The winners of the Girl Power to the Max STEM event pose with their awards after the competition Wednesday, March 1, 2023, at Ledwell in Texarkana, Texas. From left are People's Choice winner Emily Lewis of Mount Ida, Ark.; and first-place recipients Mallory Abercrombie of Foreman, Ark., and Kinlee Stivers of Horatio, Ark. (Staff photo by Sharda James)

TEXARKANA, Ark. — Young women from 13 Arkansas public school districts took part in the "Girl Power to the Max" STEM event Wednesday at Ledwell.

De Queen-Mena, South Central and Southwest Arkansas Education Cooperatives partnered with the manufacturing for the regional student competition to encourage female participation in technical construction.

Twenty-one girls competed. The top three spots granted two first-place winners and a People's Choice Award winner.

Kinlee Stivers, a junior at Horatio High School, won first place in computer numerical control, or CNC cutting. Foreman High School sophomore Mallory Abercrombie took first in CNC lasering. People's Choice went to Emily Lewis, a 10th-grader at Mount Ida High School.

The winners received trophies provided by Boss Laser, cash awards and $500 tuition waivers from the University of Arkansas Hope-Texarkana.

"It's really honestly shocking. I wasn't really expecting it. It means a lot," said Stivers, who built a Razorback bench.

Abercrombie said her laser cutting was the fruit of sustained effort.

"I'm really excited and proud of myself, because it did take a long time," she said.

Lewis claimed People's Choice for a table she built.

"I'm really surprised and glad that I got it, because it took a long time to make. In total, with no stopping, it took 72 hours," Lewis said.

Ledwell's Community Outreach Director expressed how enthused she was to hold an event like this.

"It's huge, and it's a great opportunity for women to get out in the real world and to see they really can do a job in this industry.

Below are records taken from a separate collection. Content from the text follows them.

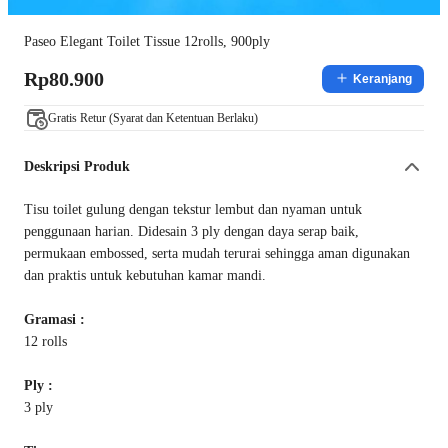
Paseo Elegant Toilet Tissue 12rolls, 900ply
Rp80.900
Keranjang
Gratis Retur (Syarat dan Ketentuan Berlaku)
Deskripsi Produk
Tisu toilet gulung dengan tekstur lembut dan nyaman untuk
penggunaan harian. Didesain 3 ply dengan daya serap baik,
permukaan embossed, serta mudah terurai sehingga aman digunakan
dan praktis untuk kebutuhan kamar mandi.
Gramasi :
12 rolls
Ply :
3 ply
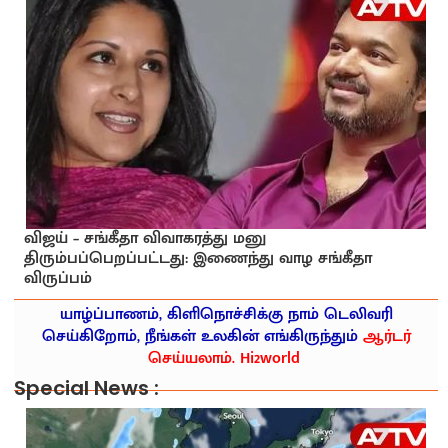
விஜய் – சங்கீதா விவாகரத்து மனு
திரும்பப்பெறப்பட்டது: இணைந்து வாழ சங்கீதா
விருப்பம்
யாழ்ப்பாணம், கிளிநொச்சிக்கு நாம் டெலிவரி
செய்கிறோம், நீங்கள் உலகின் எங்கிருந்தும்
ஆர்டர்
செய்யலாம். Hi2world
Special News :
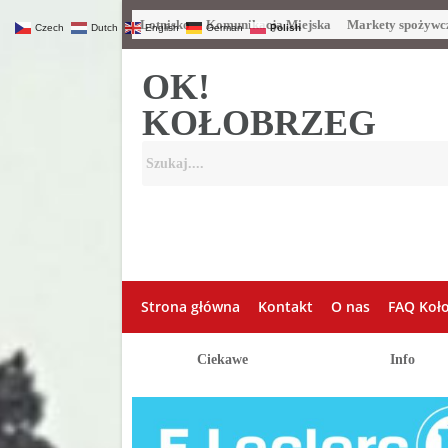
Lotnisko
Komunikacja Miejska
Markety spożywc
Czech
Dutch
English
German
Polish
OK!
KOŁOBRZEG
Strona główna
Kontakt
O nas
FAQ Koł
Ciekawe
Info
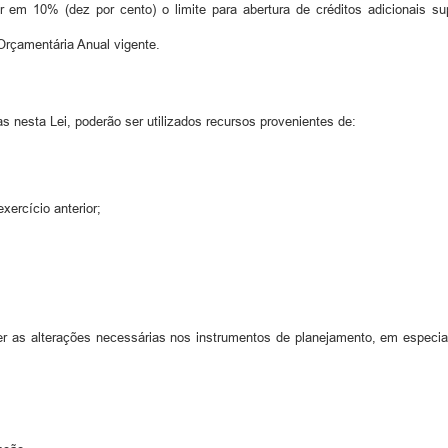
 em 10% (dez por cento) o limite para abertura de créditos adicionais s
 Orçamentária Anual vigente.
 nesta Lei, poderão ser utilizados recursos provenientes de:
xercício anterior;
 as alterações necessárias nos instrumentos de planejamento, em especial 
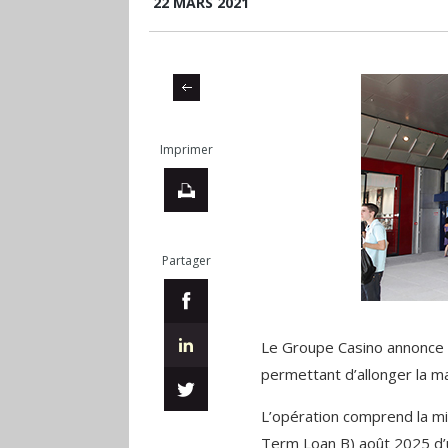
22 MARS 2021
Imprimer
Partager
Le Groupe Casino annonce l
permettant d’allonger la ma
L’opération comprend la mi
Term Loan B) août 2025 d’u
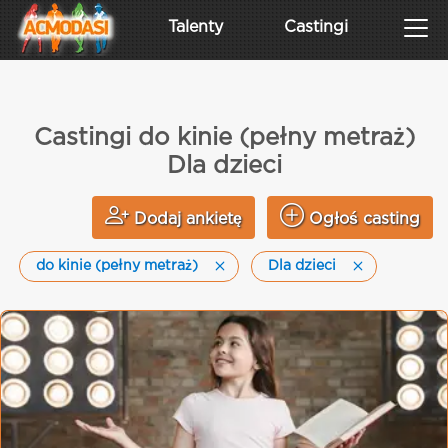
Talenty
Castingi
Castingi do kinie (pełny metraż)
Dla dzieci
Dodaj ankietę
Ogłoś casting
do kinie (pełny metraż)
Dla dzieci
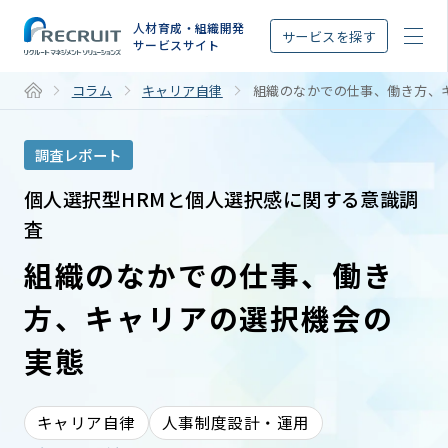
STEP
人材育成・組織開発
サービスを探す
サービスサイト
コラム
キャリア自律
組織のなかでの仕事、働き方、
調査レポート
個人選択型HRMと個人選択感に関する意識調
査
組織のなかでの仕事、働き
方、キャリアの選択機会の
実態
キャリア自律
人事制度設計・運用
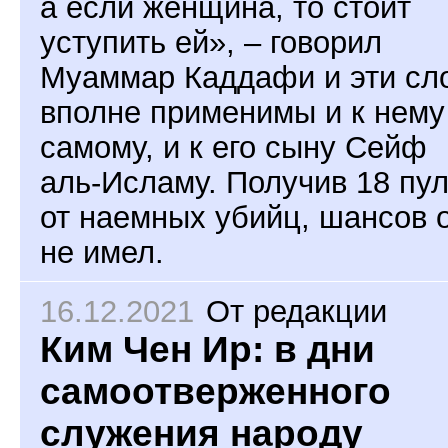
а если женщина, то стоит
уступить ей», – говорил
Муаммар Каддафи и эти сл
вполне применимы и к нему
самому, и к его сыну Сейф
аль-Исламу. Получив 18 пу
от наемных убийц, шансов 
не имел.
16.12.2021
От редакции
Ким Чен Ир: в дни
самоотверженного
служения народу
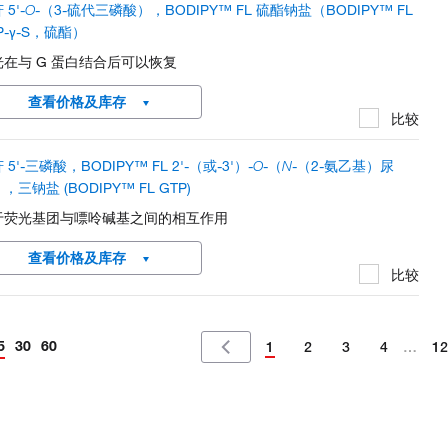
 5'-
O
-（3-硫代三磷酸），BODIPY™ FL 硫酯钠盐（BODIPY™ FL
P-γ-S，硫酯）
光在与 G 蛋白结合后可以恢复
查看价格及库存
比较
 5'-三磷酸，BODIPY™ FL 2'-（或-3'）-
O
-（
N
-（2-氨乙基）尿
，三钠盐 (BODIPY™ FL GTP)
于荧光基团与嘌呤碱基之间的相互作用
查看价格及库存
比较
5
30
60
1
2
3
4
…
12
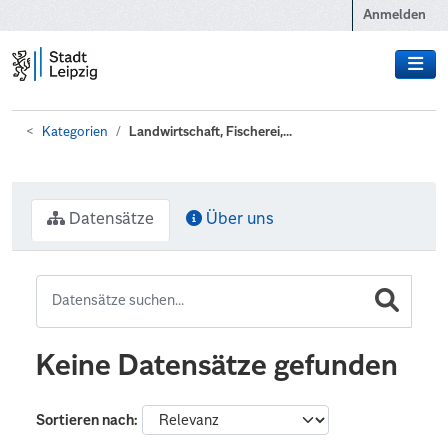
Zum Hauptinhalt wechseln
Anmelden
Kategorien
Landwirtschaft, Fischerei,...
Datensätze
Über uns
Keine Datensätze gefunden
Sortieren nach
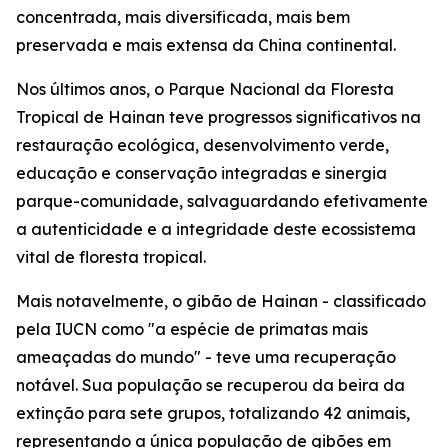
concentrada, mais diversificada, mais bem
preservada e mais extensa da China continental.
Nos últimos anos, o Parque Nacional da Floresta
Tropical de Hainan teve progressos significativos na
restauração ecológica, desenvolvimento verde,
educação e conservação integradas e sinergia
parque-comunidade, salvaguardando efetivamente
a autenticidade e a integridade deste ecossistema
vital de floresta tropical.
Mais notavelmente, o gibão de Hainan - classificado
pela IUCN como "a espécie de primatas mais
ameaçadas do mundo" - teve uma recuperação
notável. Sua população se recuperou da beira da
extinção para sete grupos, totalizando 42 animais,
representando a única população de gibões em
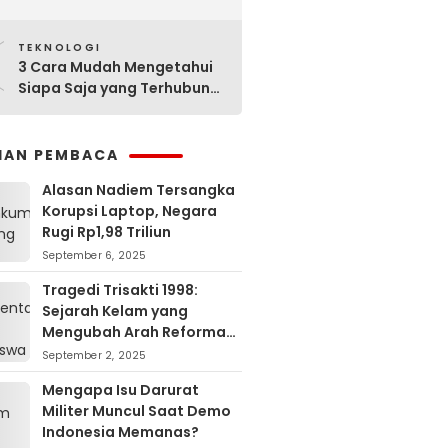
Sejarahnya
0
TEKNOLOGI
3 Cara Mudah Mengetahui
Siapa Saja yang Terhubung
ke Jaringan WiFi Anda
IHAN PEMBACA
Alasan Nadiem Tersangka
Korupsi Laptop, Negara
Rugi Rp1,98 Triliun
September 6, 2025
Tragedi Trisakti 1998:
Sejarah Kelam yang
Mengubah Arah Reformasi
Indonesia
September 2, 2025
Mengapa Isu Darurat
Militer Muncul Saat Demo
Indonesia Memanas?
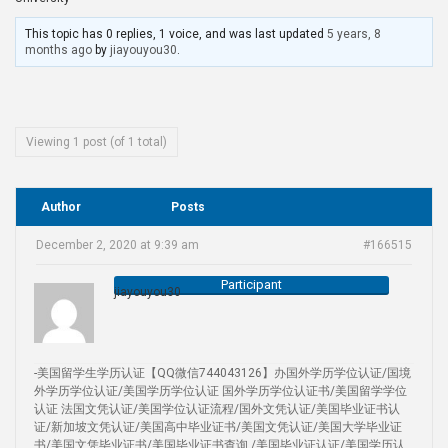
This topic has 0 replies, 1 voice, and was last updated
5 years, 8
months ago
by
jiayouyou30
.
Viewing 1 post (of 1 total)
Author
Posts
December 2, 2020 at 9:39 am
#166515
Participant
jiayouyou30
-美国留学生学历认证【QQ微信744043126】办国外学历学位认证/国境
外学历学位认证/美国学历学位认证 国外学历学位认证书/美国留学学位
认证 法国文凭认证/美国学位认证流程/国外文凭认证/美国毕业证书认
证/新加坡文凭认证/美国高中毕业证书/美国文凭认证/美国大学毕业证
书/美国文凭毕业证书/美国毕业证书查询 /美国毕业证认证/美国学历认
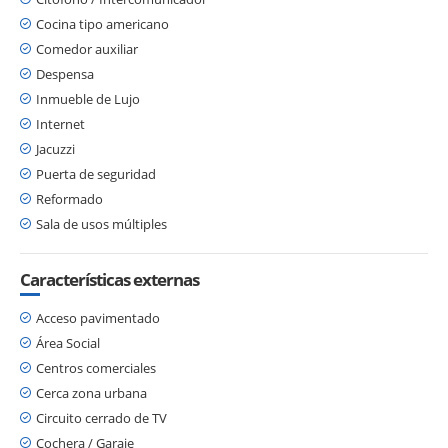
Cocina tipo americano
Comedor auxiliar
Despensa
Inmueble de Lujo
Internet
Jacuzzi
Puerta de seguridad
Reformado
Sala de usos múltiples
Características externas
Acceso pavimentado
Área Social
Centros comerciales
Cerca zona urbana
Circuito cerrado de TV
Cochera / Garaje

I think right now at Ledwell, we have five to 10 women in the shops, and so we definitely want more of that," Sarah Carpenter said.

The competition was open to any girl in grades 9 to 12 attending a public school within the trio of Arkansas Education Cooperatives invited to the contest. Participants could compete in CNC cutting and CNC lasering technology projects using advanced equipment in welding and power structural systems.

The competition was designed to focus on exploring and perfecting skills in high-need, high-wage, high-demand nontraditional occupations, as well as fostering innovation. It served as an extension of what the cooperatives are doing in the classroom.

"We had the opportunity to apply for grant funding through the (Arkansas Department of Education's) Division of Career and Technical Education in the way of innovation grant funding. We got together, submitted the application and were awarded $145,000, which we use to purchase equipment such as CNC plasma-cutting tables and CNC laser-cutting tables for districts in our cooperatives that did not have that equipment," said CTE Coordinator Stacey Southerland of the De Queen-Mena Educational Service Cooperative.

The event started at De Queen-Mena with 10 girls participating.

According to a survey by Southwest Arkansas Education Cooperative, this year's event reached over 125 girls in Southwest Arkansas. Before participating in the event, girls were surveyed and results showed 63% were not interested in pursuing manufacturing careers.

After the competition at Ledwell, 74% said they would like to work in STEM or manufacturing-related careers.